= Vicente do Salvador =

Brazilian historian (1564 – c. 1635)

Vicente do Salvador born Vicente Rodrigues Palha, (Salvador, December 20, 1564 – c. 1635) was a Franciscan friar in the Portuguese colony of Brazil, the author of the first history of Brazil, often titled the "father of Brazilian history".

Vicente Rodrigues Palha was born in Matuim, about six miles north of the city of Bahia in 1564. Like most learned men of the time, he studied in the Jesuit College of Salvador, Bahia, and later in the University of Coimbra where he majored.

Returning to Brazil, he was ordained priest, came to be canon at the cathedral and vicar-general of Bahia. At thirty-five he became a Franciscan friar, changing his name to Vicente Salvador. He was a missionary in Paraíba, lived in Pernambuco and cooperated in the founding of the Franciscan house in Rio de Janeiro in 1607, becoming its first prelate. After returning to Pernambuco, where he taught arts at the convent of the order, in Olinda, returning to Bahia in 1612. He was elected in Lisbon custodian of the Franciscan Custody of Brazil. After a stay in Portugal, he returned to Bahia, as guardian, having died there between 1636 and 1639.
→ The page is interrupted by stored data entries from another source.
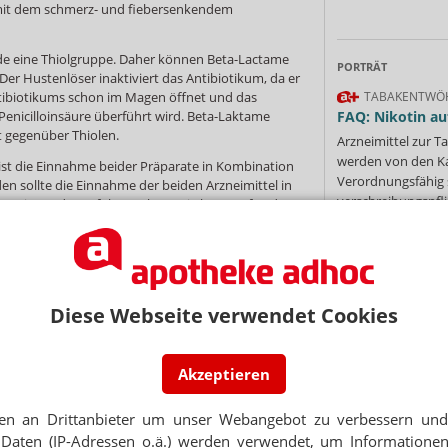
 mit dem schmerz- und fiebersenkendem
de eine Thiolgruppe. Daher können Beta-Lactame
PORTRÄT
Der Hustenlöser inaktiviert das Antibiotikum, da er
tibiotikums schon im Magen öffnet und das
TABAKENTWÖ
m Penicilloinsäure überführt wird. Beta-Laktame
FAQ: Nikotin au
t gegenüber Thiolen.
Arzneimittel zur
werden von den Ka
l ist die Einnahme beider Präparate in Kombination
Verordnungsfähig s
en sollte die Einnahme der beiden Arzneimittel in
verschreibungspfli
zwei Stunden erfolgen. Alternativ kann auf andere
Mehr
»
usgewichen werden.
llte drei- bis viermal täglich im Abstand von sechs
en eingenommen werden. Um eine bestmögliche
te die Einnahme eine Stunde vor einer Mahlzeit
Diese Webseite verwendet Cookies
 nicht zerkaut und mit reichlich Flüssigkeit
rapiedauer richtet sich nach der Schwere der
Ne
egel sieben bis zehn Tage betragen.
Akzeptieren
ngen können Durchfall, Magendrücken oder
icillin-Allergien werden häufig beschrieben.
E-MAIL ADRESS
en an Drittanbieter um unser Webangebot zu verbessern und 
etablette in den Stärken 200 und 600 mg erhältlich.
Daten (IP-Adressen o.ä.) werden verwendet, um Informationen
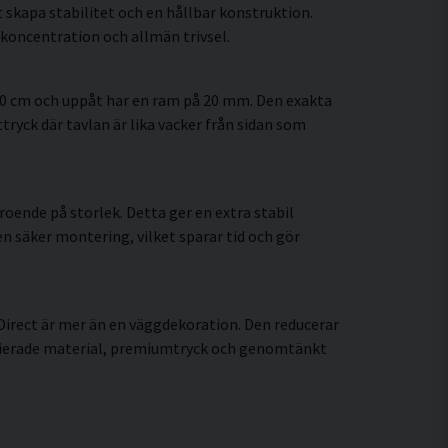
 skapa stabilitet och en hållbar konstruktion.
koncentration och allmän trivsel.
60 cm och uppåt har en ram på 20 mm. Den exakta
tryck där tavlan är lika vacker från sidan som
oende på storlek. Detta ger en extra stabil
en säker montering, vilket sparar tid och gör
Direct är mer än en väggdekoration. Den reducerar
ifierade material, premiumtryck och genomtänkt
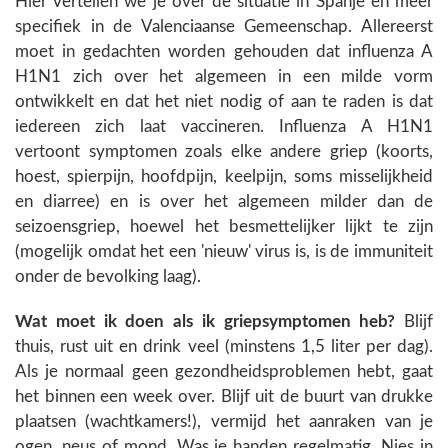
Hier vertellen we je over de situatie in Spanje en meer
specifiek in de Valenciaanse Gemeenschap. Allereerst
moet in gedachten worden gehouden dat influenza A
H1N1 zich over het algemeen in een milde vorm
ontwikkelt en dat het niet nodig of aan te raden is dat
iedereen zich laat vaccineren. Influenza A H1N1
vertoont symptomen zoals elke andere griep (koorts,
hoest, spierpijn, hoofdpijn, keelpijn, soms misselijkheid
en diarree) en is over het algemeen milder dan de
seizoensgriep, hoewel het besmettelijker lijkt te zijn
(mogelijk omdat het een 'nieuw' virus is, is de immuniteit
onder de bevolking laag).
Wat moet ik doen als ik griepsymptomen heb?
Blijf
thuis, rust uit en drink veel (minstens 1,5 liter per dag).
Als je normaal geen gezondheidsproblemen hebt, gaat
het binnen een week over. Blijf uit de buurt van drukke
plaatsen (wachtkamers!), vermijd het aanraken van je
ogen, neus of mond. Was je handen regelmatig. Nies in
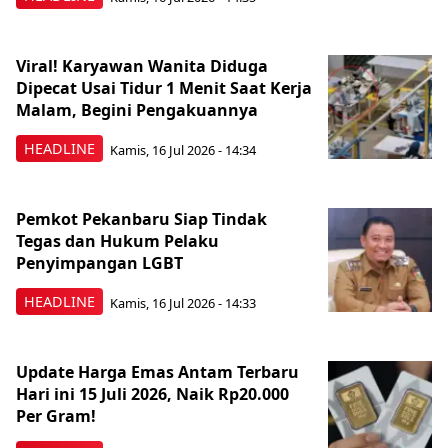
Viral! Karyawan Wanita Diduga
Dipecat Usai Tidur 1 Menit Saat Kerja
Malam, Begini Pengakuannya
HEADLINE
Kamis, 16 Jul 2026 - 14:34
Pemkot Pekanbaru Siap Tindak
Tegas dan Hukum Pelaku
Penyimpangan LGBT
HEADLINE
Kamis, 16 Jul 2026 - 14:33
Update Harga Emas Antam Terbaru
Hari ini 15 Juli 2026, Naik Rp20.000
Per Gram!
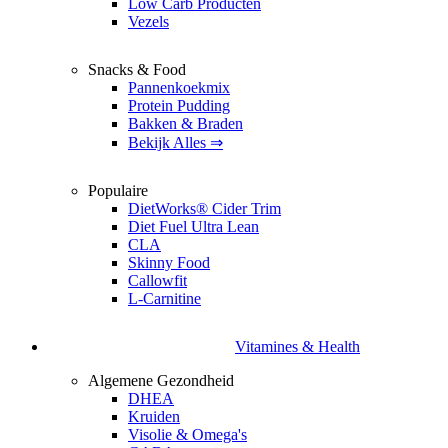
Low Carb Producten
Vezels
Snacks & Food
Pannenkoekmix
Protein Pudding
Bakken & Braden
Bekijk Alles ⇒
Populaire
DietWorks® Cider Trim
Diet Fuel Ultra Lean
CLA
Skinny Food
Callowfit
L-Carnitine
Vitamines & Health
Algemene Gezondheid
DHEA
Kruiden
Visolie & Omega's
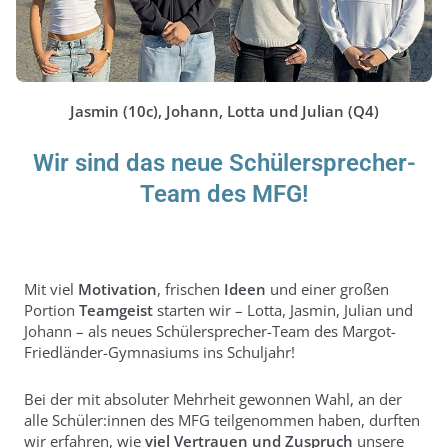
Jasmin (10c), Johann, Lotta und Julian (Q4)
Wir sind das neue Schülersprecher-
Team des MFG!
Mit viel
Motivation
, frischen
Ideen
und einer großen
Portion
Teamgeist
starten wir – Lotta, Jasmin, Julian und
Johann – als neues Schülersprecher-Team des Margot-
Friedländer-Gymnasiums ins Schuljahr!
Bei der mit absoluter Mehrheit gewonnen Wahl, an der
alle Schüler:innen des MFG teilgenommen haben, durften
wir erfahren, wie
viel Vertrauen und Zuspruch
unsere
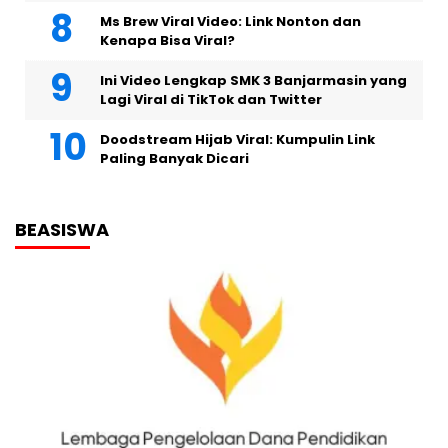
Ms Brew Viral Video: Link Nonton dan
Kenapa Bisa Viral?
Ini Video Lengkap SMK 3 Banjarmasin yang
Lagi Viral di TikTok dan Twitter
Doodstream Hijab Viral: Kumpulin Link
Paling Banyak Dicari
BEASISWA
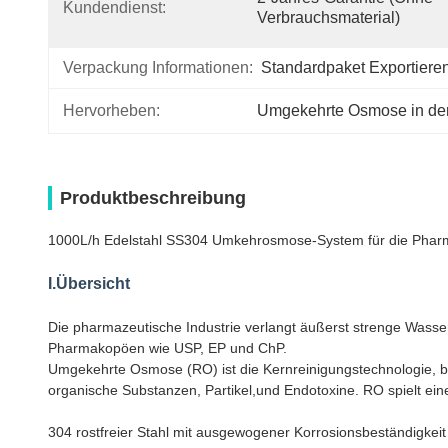
Kundendienst:
Verbrauchsmaterial)
Verpackung Informationen:
Standardpaket Exportiere
Hervorheben:
Umgekehrte Osmose in der
Produktbeschreibung
1000L/h Edelstahl SS304 Umkehrosmose-System für die Pharm
I.Übersicht
Die pharmazeutische Industrie verlangt äußerst strenge Wasse
Pharmakopöen wie USP, EP und ChP.
Umgekehrte Osmose (RO) ist die Kernreinigungstechnologie, 
organische Substanzen, Partikel,und Endotoxine. RO spielt ei
304 rostfreier Stahl mit ausgewogener Korrosionsbeständigke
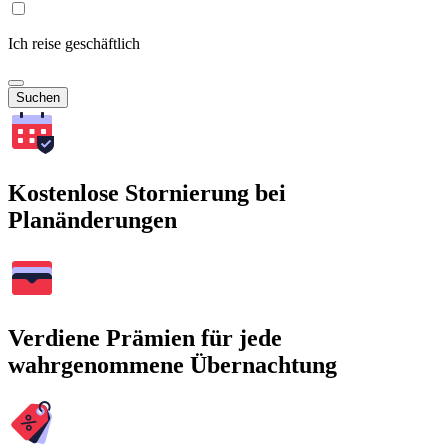
Ich reise geschäftlich
Suchen
Kostenlose Stornierung bei
Planänderungen
Verdiene Prämien für jede
wahrgenommene Übernachtung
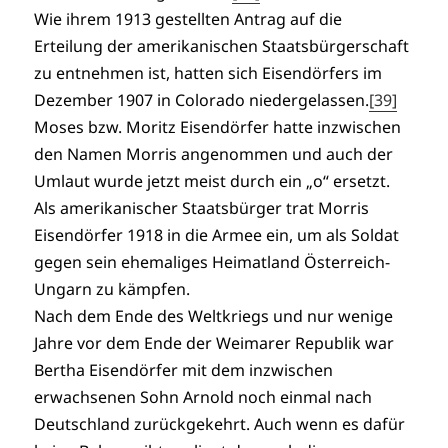
Wie ihrem 1913 gestellten Antrag auf die
Erteilung der amerikanischen Staatsbürgerschaft
zu entnehmen ist, hatten sich Eisendörfers im
Dezember 1907 in Colorado niedergelassen.
[39]
Moses bzw. Moritz Eisendörfer hatte inzwischen
den Namen Morris angenommen und auch der
Umlaut wurde jetzt meist durch ein „o“ ersetzt.
Als amerikanischer Staatsbürger trat Morris
Eisendörfer 1918 in die Armee ein, um als Soldat
gegen sein ehemaliges Heimatland Österreich-
Ungarn zu kämpfen.
Nach dem Ende des Weltkriegs und nur wenige
Jahre vor dem Ende der Weimarer Republik war
Bertha Eisendörfer mit dem inzwischen
erwachsenen Sohn Arnold noch einmal nach
Deutschland zurückgekehrt. Auch wenn es dafür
==Salvador's History of Brazil==
Friar Vicente Salvador's "History of Brazil" written in 1627 is considered the "first classic of Brazil". It is divided into five books, describing the modus vivendi in the early Portuguese colony. The book is divided into 48 chapters describing the characteristics of the colony, its climate, fauna, flora, its name, the discovery, settlement and the division of hereditary captaincies, as well as the pressure of French and Dutch privateers in the Brazilian coast.
It is also one of the first studies on everyday life in the colony, reporting marriage customs, child rearing, funeral rites, indigenous languages and so on.